His 17 goals and 12 assists in 129 Premier League games for Watford added to 75 Ligue 1 matches for Rennes which yielded 12 goals and 13 assists.

Doucoure reached domestic cup finals with both clubs. He won five and drew four of his 15 games with Granada, who survived in La Liga by a solitary point.

“I improved a lot with Watford,” says Doucoure.

“I was the main guy in the middle.

“Javi Gracia [manager from January 2018-September 2019] told me, ‘You are running for the others, run for yourself first’.”


Patrick Vieira and fellow ex-Arsenal midfielder Abou Diaby had superseded Ronaldo and Henry as Doucoure sought references for his new position.

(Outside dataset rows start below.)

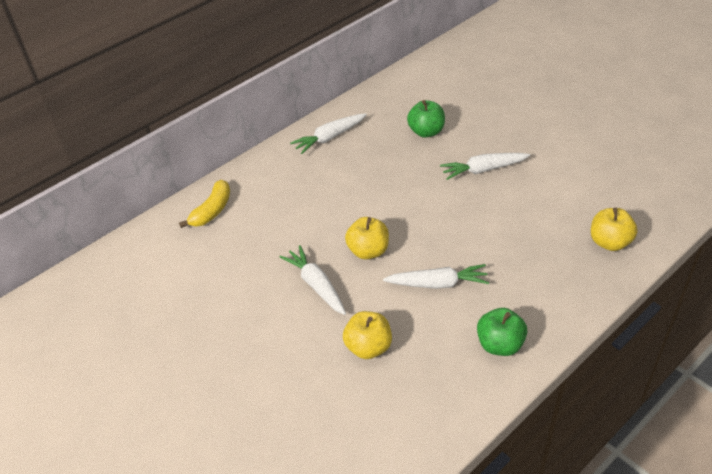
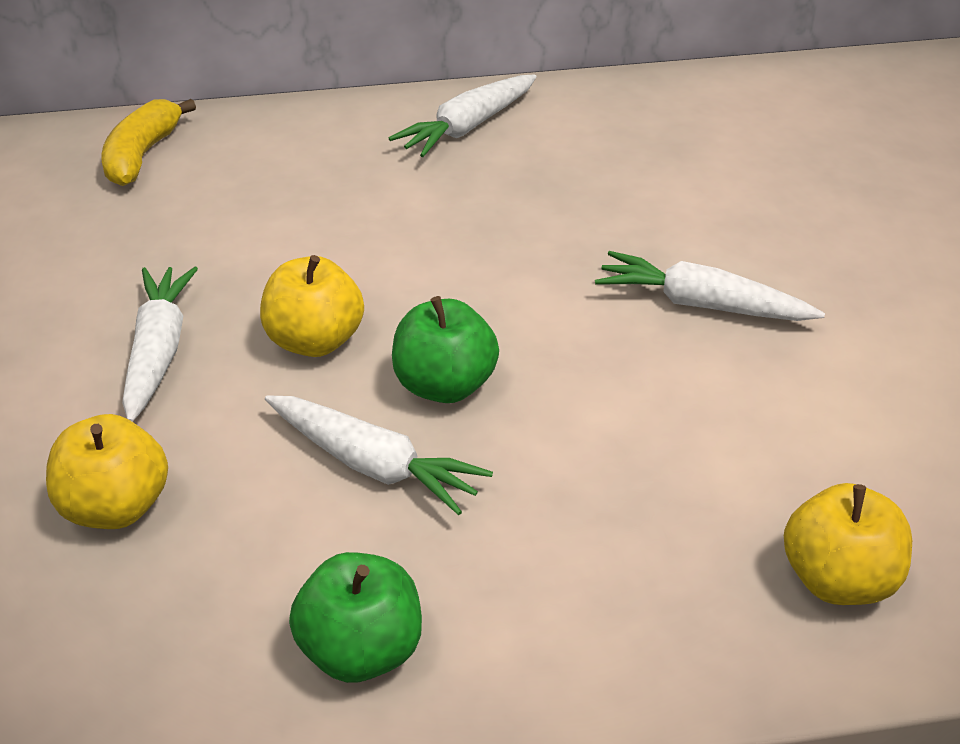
camera: 30 degrees right, 5 degrees down
(212, 211) = (142, 155): yellow banana -> yellow banana turned 135 degrees clockwise
(329, 138) = (467, 127): white carrot -> white carrot turned 45 degrees counterclockwise
(426, 132) = (660, 191): green apple -> green apple (444, 386)

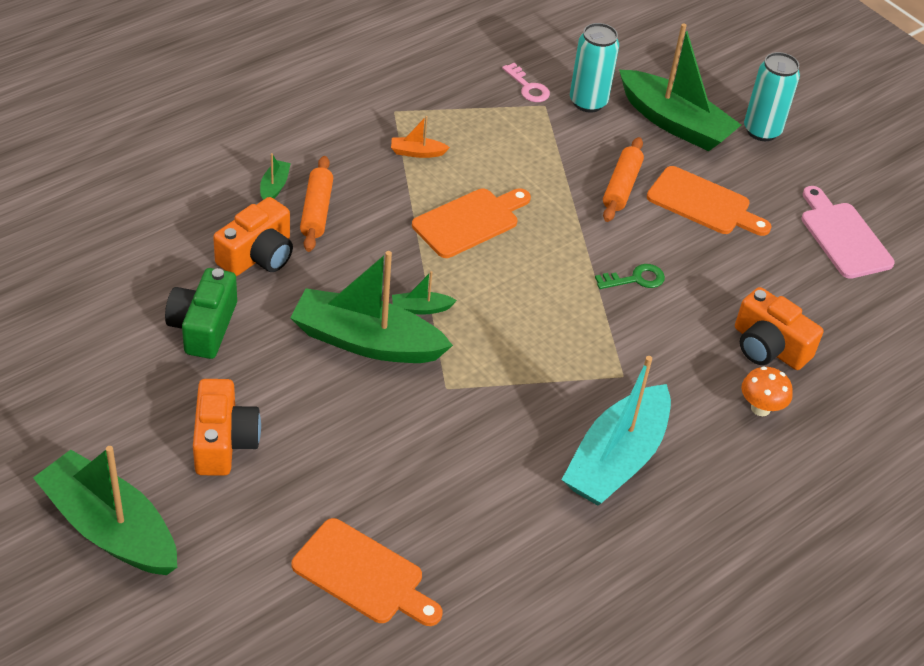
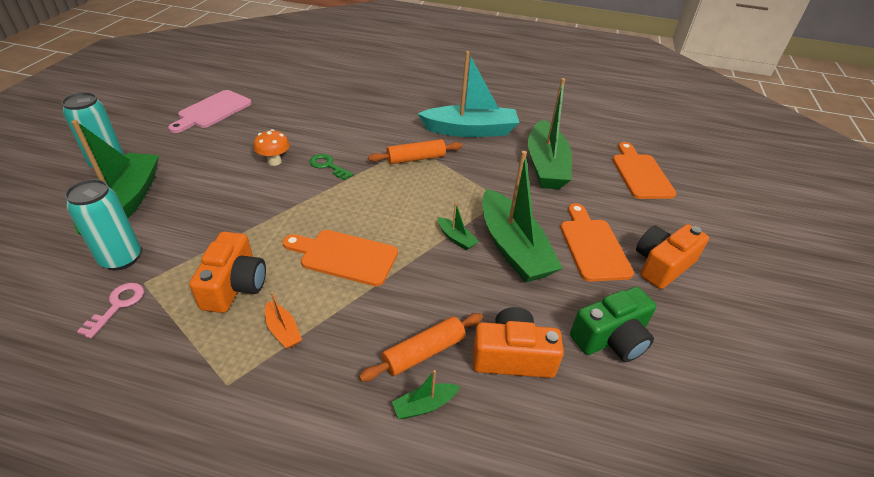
camera: 125 degrees left, 5 degrees down
(110, 528) = (772, 275): green boat -> green boat (546, 165)
(621, 187) = (233, 202): orange rolling pin -> orange rolling pin (415, 158)
(703, 203) = (222, 164): orange cutting board -> orange cutting board (593, 246)
(760, 408) = (384, 103): orange mushroom -> orange mushroom (274, 161)
(768, 347) = (336, 111): orange camera -> orange camera (234, 285)

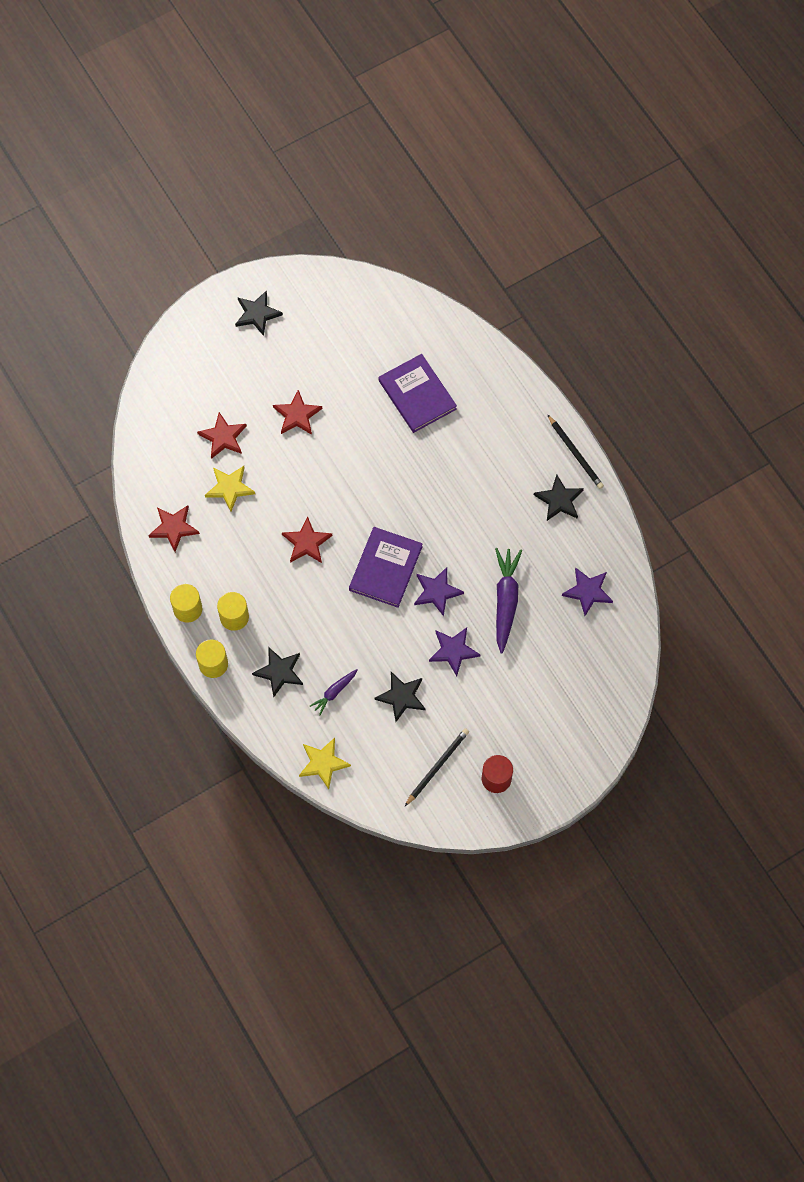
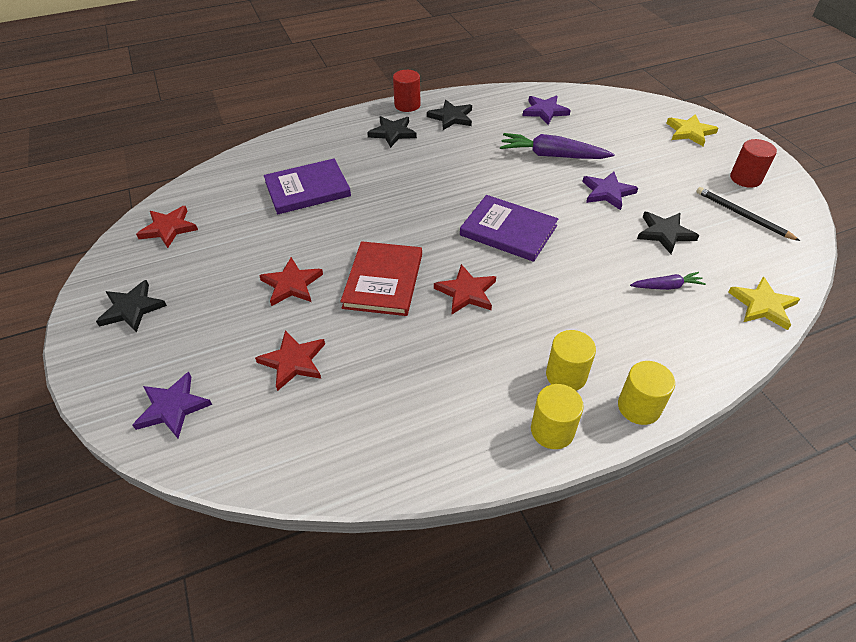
camera: 80 degrees left, 20 degrees down
(174, 528) = (418, 435): red star -> red star (169, 228)
(229, 488) = (372, 362): yellow star -> yellow star (690, 132)
(279, 672) = (644, 335): black star -> black star (392, 133)
(310, 480) = (383, 281): none -> red book
(334, 692) = (666, 286): purple carrot -> purple carrot turned 60 degrees counterclockwise
(437, 592) = (539, 197): purple star -> purple star (172, 407)
(575, 453) = (407, 105): black pencil -> red cylinder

“I watched them go box-to-box and realised I had the capacity to do it as well,” he says.

Back in Les Mureaux, the children want to be Abdoulaye Doucoure.

When the town’s spartan facilities and busy road ganged up on Doucoure to stop him playing football he devoted a school project to proposing new facilities.

Invited to present his ideas to the town’s mayor, he persuaded the official to act.

“When I am home, I train there and help with some events,” says Doucoure.

“I helped them buy more equipment and I meet the kids and give them advice.”

He is already settled in his new city – “It is a great area, the people are really nice and we are very happy” – cherishing time with his young family and exploring Dunham Massey’s deer park.

“At Everton,” he continues, “everyone in the Club is so welcoming, advising me where to live, telling me places to go’.

“It has been a happy surprise.”

Doucoure casts his mind back one more time to that second injury at Rennes more than seven years ago.

“My family helped me a lot, my faith as well,” he says.

“I knew I was going to come back.

“I said, ‘I cannot finish like that, I have too much to give, too much to prove’.

“I started to make an impact immediately after I came back.

“I played a tournament for Under-21 teams at the end of the season and was voted best player.

“Then I just kept going.”

Should Abdoulaye Doucoure keep going the way he is, his Everton captain’s welcome message will soon read like a masterclass in understatement.